The block grid detector 210 generates both horizontal and vertical size and offset data (as above), which are provided at 212 to the low-pass filter 215. The low- pass filter 215 pre-filters pixels located on both sides of a horizontal or vertical block edge and passes these values to the integrated filter 220. The signal with filtered pixels is then provided at an output 240, which can be provided to additional filtering processes (e.g., to a discriminating averaging filter as described above). FIG. 3 shows a video processing and display system 300 for multi-stage, grid- based filtering of an incoming compressed video data bitstream from a video source 305, according to another example embodiment of the present invention.
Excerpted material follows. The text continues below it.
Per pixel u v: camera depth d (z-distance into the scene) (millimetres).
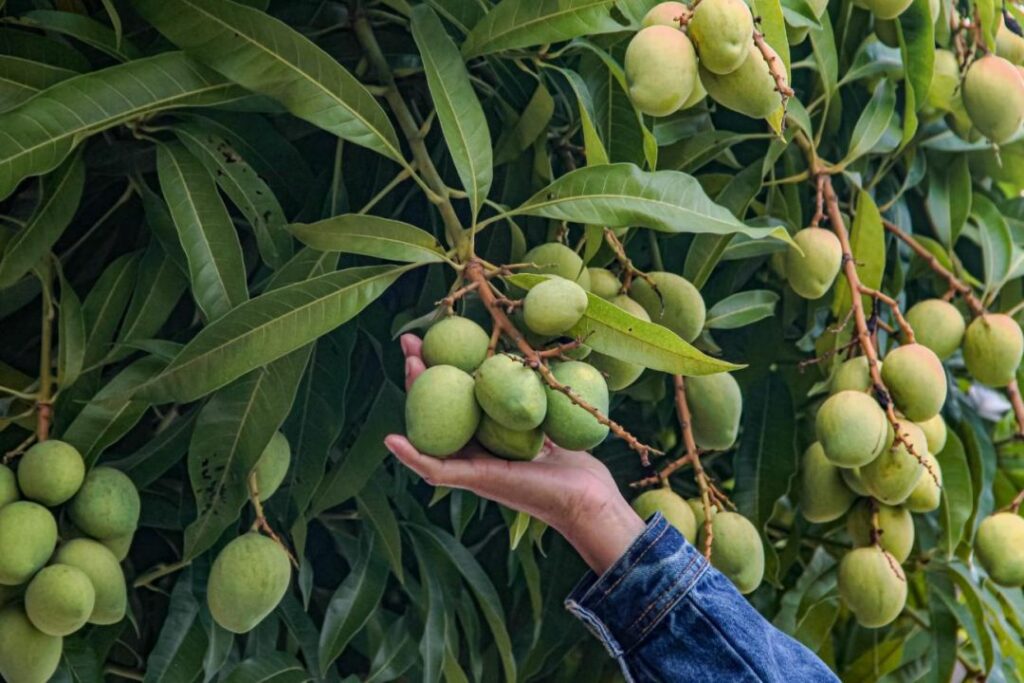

A filtering circuit 310 selectively pre-filters pixels of the bitstream that are located on or near grid lines to mitigate blocking (digital) artefacts, prior to filtering the incoming video data for noise.

The filtering circuit 310 includes a block grid detector 320 that identifies vertical and horizontal grid lines of an incoming video bitstream, decodes the compressed bitstream and provides the decoded bitstream and information regarding these grid lines to a filter 340. The block grid detector 320 also provides artefact visibility data 322 (e.g., as described above) to a low-pass filter controller 330, which uses the visibility data to generate filter control data 332 to control operational parameters of the filter 340 (e.g., to control parameters as relating to a threshold, aperture size and shape, strength of blurring or other characteristics).

The filter 340 passes pre-filtered video data 342 to a noise-based filter 350, which generally operates upon all of the pixels in the video data. The filtering circuit 310 provides the filtered output of the noise-based filter to a video display 370, which displays video using the filtered video data.

The system 300 can be implemented in a variety of manners. For example, in some applications, the filtering circuit 310 is integrated with the display 370. Certain applications are directed to using the display 370 to display broadcast video, such as digital video received over analog channels (i.e., where the video source 305 receives the data and converts it to digital data for processing).

In addition to the above, the various processing approaches described herein can be implemented using a variety of devices and methods including general purpose processors implementing specialized software, digital signal processors, programmable logic arrays, discrete logic components and fully-programmable and semi-programmable circuits such as PLAs (programmable logic arrays). For example, the above algorithms are executed on a microcomputer (a.k.a. microprocessor) in connection with certain embodiments, and as may be implemented as part of one or more of the devices shown in the figures. While the present invention has been described above, in the figures and in the claims that follow, various systems and approaches may be implemented in connection with and/or in addition to the example embodiments described above. For instance, embodiments described in reference to the figures may be implemented using different systems and approaches. Embodiments described without specific reference to the figures may be implemented with the figures. Other embodiments involve using different filtering approaches in combination with those described, with mitigation of blocking artefacts. Still other embodiments involve using different sub- regions or pixels in filtering grid locations to mitigate blocking artefacts, such as by filtering a central as well as additional pixels within a predefined range of the central pixel (i.e., in addition to immediately adjacent pixels). In this regard, those skilled in the art will recognize that many changes may be made thereto without departing from the spirit and scope of the present invention.